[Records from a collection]
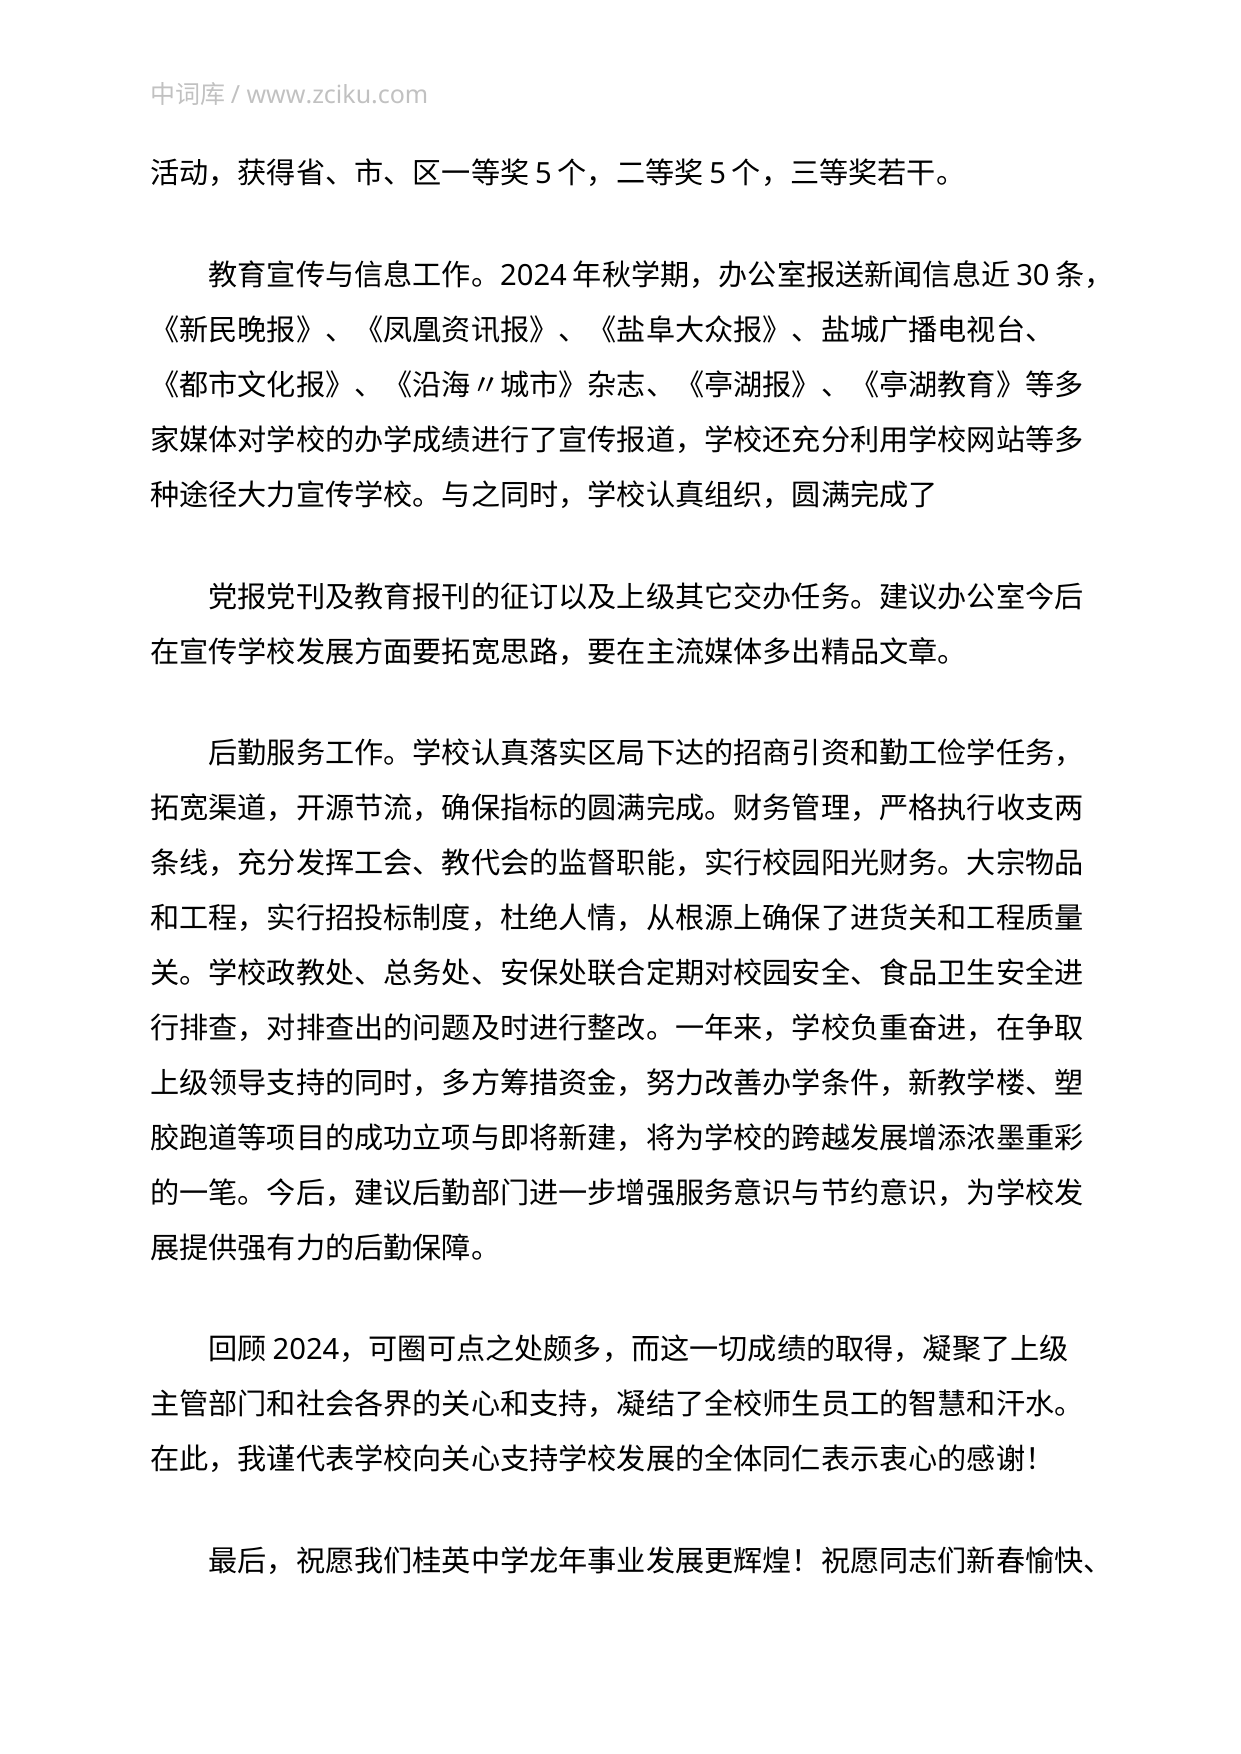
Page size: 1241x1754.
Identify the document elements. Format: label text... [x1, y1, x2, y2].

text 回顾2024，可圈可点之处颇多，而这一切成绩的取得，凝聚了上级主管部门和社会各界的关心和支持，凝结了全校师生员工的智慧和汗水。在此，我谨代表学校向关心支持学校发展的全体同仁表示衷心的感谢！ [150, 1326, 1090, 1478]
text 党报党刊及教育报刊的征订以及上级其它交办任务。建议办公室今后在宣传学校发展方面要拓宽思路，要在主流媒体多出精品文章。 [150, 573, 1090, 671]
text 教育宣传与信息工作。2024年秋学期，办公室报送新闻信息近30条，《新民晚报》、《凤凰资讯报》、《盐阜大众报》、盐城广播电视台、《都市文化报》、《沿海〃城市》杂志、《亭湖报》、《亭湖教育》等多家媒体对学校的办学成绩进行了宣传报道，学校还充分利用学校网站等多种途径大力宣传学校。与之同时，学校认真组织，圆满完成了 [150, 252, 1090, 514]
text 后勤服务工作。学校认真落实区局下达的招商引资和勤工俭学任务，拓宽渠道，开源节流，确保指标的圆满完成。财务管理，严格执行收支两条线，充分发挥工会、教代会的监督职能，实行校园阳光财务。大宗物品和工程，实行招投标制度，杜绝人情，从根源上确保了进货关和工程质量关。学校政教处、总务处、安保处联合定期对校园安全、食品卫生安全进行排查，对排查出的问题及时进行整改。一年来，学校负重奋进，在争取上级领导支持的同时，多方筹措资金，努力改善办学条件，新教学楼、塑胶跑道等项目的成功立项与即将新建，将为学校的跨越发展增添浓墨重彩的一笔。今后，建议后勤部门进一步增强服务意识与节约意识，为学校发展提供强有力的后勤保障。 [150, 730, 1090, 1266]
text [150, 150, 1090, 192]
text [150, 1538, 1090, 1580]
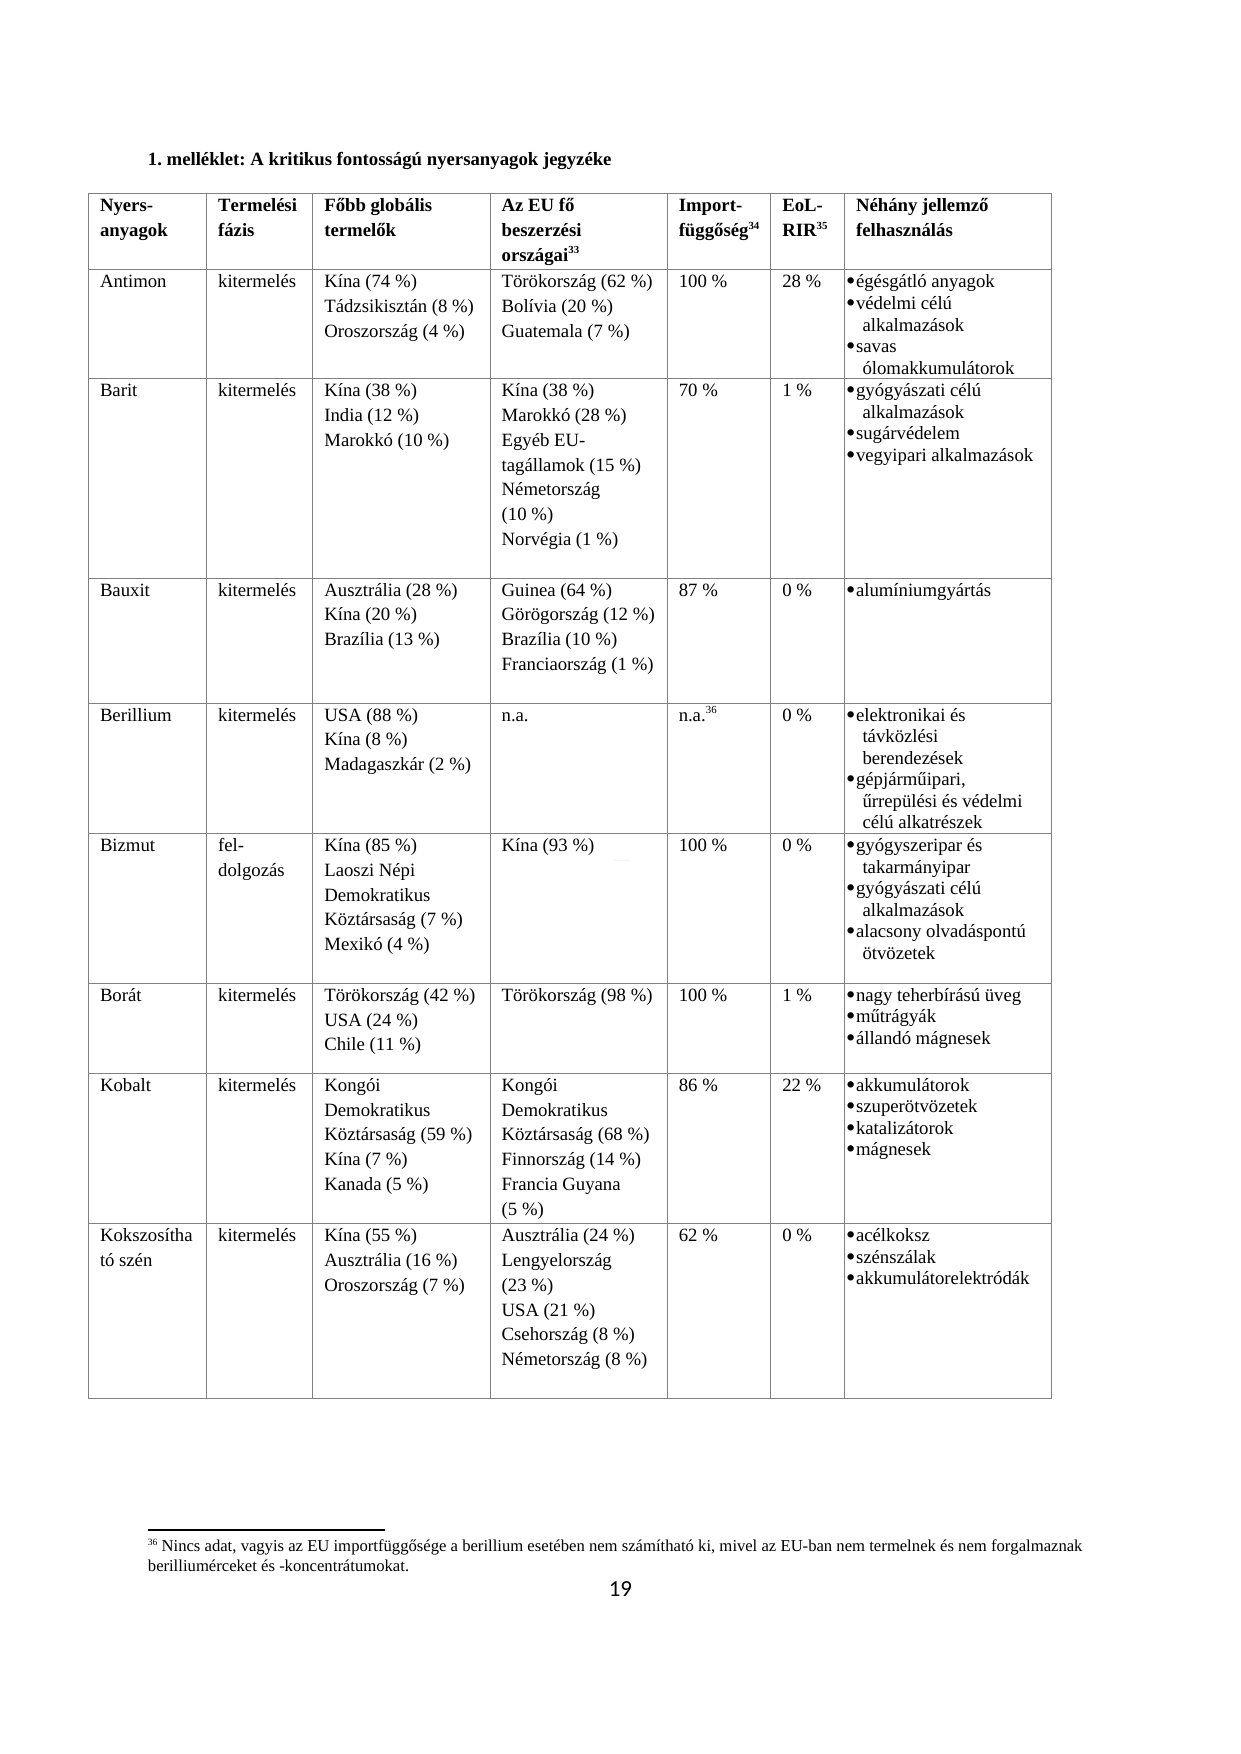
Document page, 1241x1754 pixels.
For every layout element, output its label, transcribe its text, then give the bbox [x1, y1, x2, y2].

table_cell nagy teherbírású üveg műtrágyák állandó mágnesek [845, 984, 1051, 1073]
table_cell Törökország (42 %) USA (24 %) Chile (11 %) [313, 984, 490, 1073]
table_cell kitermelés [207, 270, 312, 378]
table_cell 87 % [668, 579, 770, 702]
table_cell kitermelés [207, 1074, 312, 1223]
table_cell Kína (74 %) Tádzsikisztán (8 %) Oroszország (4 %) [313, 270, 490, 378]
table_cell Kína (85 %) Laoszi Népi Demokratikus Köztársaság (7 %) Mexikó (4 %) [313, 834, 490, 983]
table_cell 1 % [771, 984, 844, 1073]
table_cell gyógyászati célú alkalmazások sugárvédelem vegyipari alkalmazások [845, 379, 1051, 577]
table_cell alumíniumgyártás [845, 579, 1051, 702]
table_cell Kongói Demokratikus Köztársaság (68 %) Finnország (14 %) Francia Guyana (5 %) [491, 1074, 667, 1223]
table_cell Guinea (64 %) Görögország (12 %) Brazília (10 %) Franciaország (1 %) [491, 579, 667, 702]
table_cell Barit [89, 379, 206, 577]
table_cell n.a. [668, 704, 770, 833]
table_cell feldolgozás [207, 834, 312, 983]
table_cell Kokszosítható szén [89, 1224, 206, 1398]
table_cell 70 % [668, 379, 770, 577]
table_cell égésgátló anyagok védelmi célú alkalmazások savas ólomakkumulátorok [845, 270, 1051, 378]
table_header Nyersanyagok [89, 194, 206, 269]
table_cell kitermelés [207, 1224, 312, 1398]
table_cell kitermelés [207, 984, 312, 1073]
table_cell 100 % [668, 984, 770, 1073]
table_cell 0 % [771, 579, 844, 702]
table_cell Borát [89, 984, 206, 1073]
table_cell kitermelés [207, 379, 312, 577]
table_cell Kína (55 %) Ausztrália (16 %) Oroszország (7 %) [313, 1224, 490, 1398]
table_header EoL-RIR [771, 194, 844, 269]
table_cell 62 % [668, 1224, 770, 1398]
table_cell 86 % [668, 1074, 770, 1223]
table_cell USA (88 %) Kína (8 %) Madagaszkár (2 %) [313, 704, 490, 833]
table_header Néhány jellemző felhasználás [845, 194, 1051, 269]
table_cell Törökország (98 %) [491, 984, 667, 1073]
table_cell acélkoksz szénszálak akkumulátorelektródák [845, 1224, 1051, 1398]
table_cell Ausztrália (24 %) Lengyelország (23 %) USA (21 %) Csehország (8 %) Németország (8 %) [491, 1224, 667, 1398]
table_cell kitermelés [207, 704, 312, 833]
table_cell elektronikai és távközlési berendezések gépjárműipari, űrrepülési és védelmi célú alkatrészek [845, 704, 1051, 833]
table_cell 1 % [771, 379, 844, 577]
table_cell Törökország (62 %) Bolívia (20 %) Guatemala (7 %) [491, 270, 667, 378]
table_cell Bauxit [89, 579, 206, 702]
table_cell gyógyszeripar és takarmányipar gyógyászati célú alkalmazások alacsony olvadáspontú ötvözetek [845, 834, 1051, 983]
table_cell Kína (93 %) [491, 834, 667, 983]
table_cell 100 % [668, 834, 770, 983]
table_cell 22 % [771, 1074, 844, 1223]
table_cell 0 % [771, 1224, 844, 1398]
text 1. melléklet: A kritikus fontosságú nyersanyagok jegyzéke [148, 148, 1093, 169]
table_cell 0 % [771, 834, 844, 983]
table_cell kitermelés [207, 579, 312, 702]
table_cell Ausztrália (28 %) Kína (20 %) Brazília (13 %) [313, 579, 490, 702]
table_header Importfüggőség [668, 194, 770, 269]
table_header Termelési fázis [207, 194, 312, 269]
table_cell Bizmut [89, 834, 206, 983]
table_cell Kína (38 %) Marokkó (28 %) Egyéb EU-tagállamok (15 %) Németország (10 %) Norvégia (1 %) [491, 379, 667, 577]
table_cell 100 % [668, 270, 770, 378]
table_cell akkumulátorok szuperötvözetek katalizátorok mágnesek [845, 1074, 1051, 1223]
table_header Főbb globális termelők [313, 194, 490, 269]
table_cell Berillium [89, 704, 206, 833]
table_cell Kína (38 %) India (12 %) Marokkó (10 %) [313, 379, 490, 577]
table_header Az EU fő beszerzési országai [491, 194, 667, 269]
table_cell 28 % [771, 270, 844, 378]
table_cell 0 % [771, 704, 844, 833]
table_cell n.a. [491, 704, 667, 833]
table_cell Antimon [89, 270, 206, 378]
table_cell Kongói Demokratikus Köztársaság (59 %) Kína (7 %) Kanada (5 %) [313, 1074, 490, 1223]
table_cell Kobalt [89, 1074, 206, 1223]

— WHAT YOU WILL DO —
Read the entries and show each line that mentions "kitermelés".

— YOUR SOLUTION —
table_cell kitermelés [207, 270, 312, 378]
table_cell kitermelés [207, 1074, 312, 1223]
table_cell kitermelés [207, 1224, 312, 1398]
table_cell kitermelés [207, 984, 312, 1073]
table_cell kitermelés [207, 379, 312, 577]
table_cell kitermelés [207, 704, 312, 833]
table_cell kitermelés [207, 579, 312, 702]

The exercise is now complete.